'''
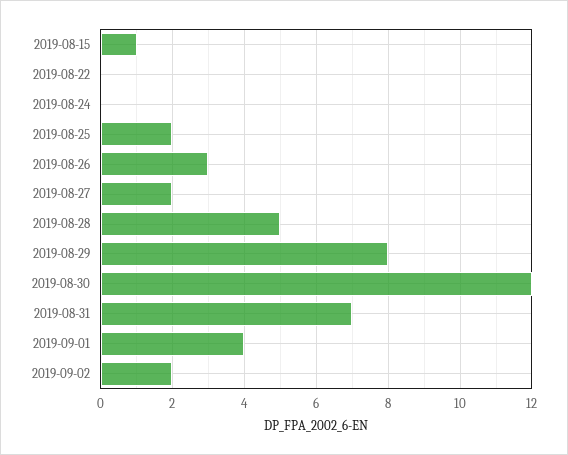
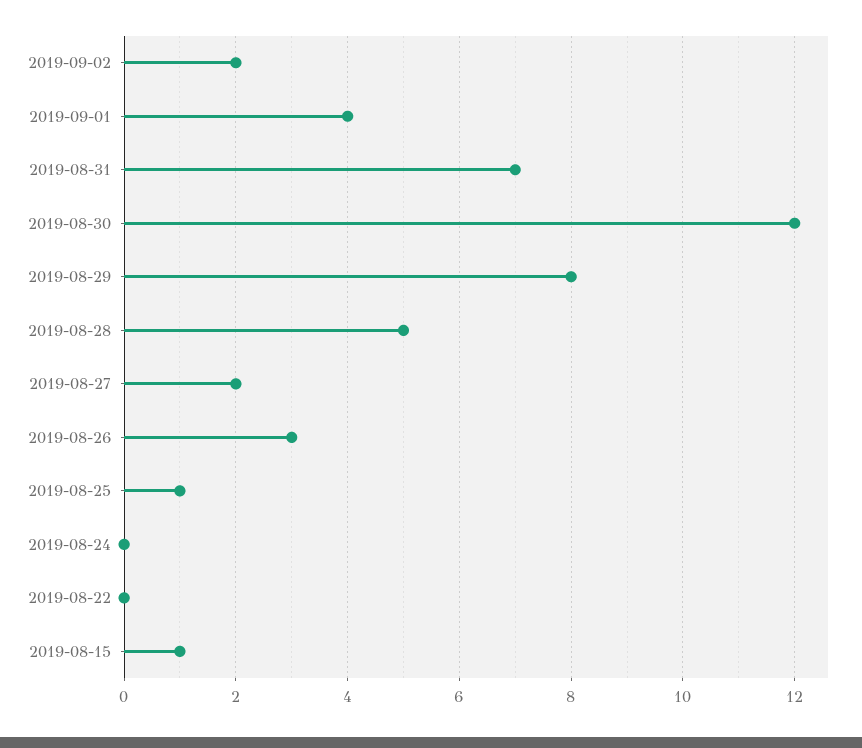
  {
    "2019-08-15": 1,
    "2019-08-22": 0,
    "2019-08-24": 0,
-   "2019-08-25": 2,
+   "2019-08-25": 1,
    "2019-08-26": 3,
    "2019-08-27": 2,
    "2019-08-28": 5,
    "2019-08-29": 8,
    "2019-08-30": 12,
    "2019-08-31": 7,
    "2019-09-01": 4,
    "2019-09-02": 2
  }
'''
## [THE TASK]
Would you write out every record word for word, leaving no picture in?

## [EXPECTED ANSWER]
  {
    "2019-08-15": 1,
    "2019-08-22": 0,
    "2019-08-24": 0,
-   "2019-08-25": 2,
+   "2019-08-25": 1,
    "2019-08-26": 3,
    "2019-08-27": 2,
    "2019-08-28": 5,
    "2019-08-29": 8,
    "2019-08-30": 12,
    "2019-08-31": 7,
    "2019-09-01": 4,
    "2019-09-02": 2
  }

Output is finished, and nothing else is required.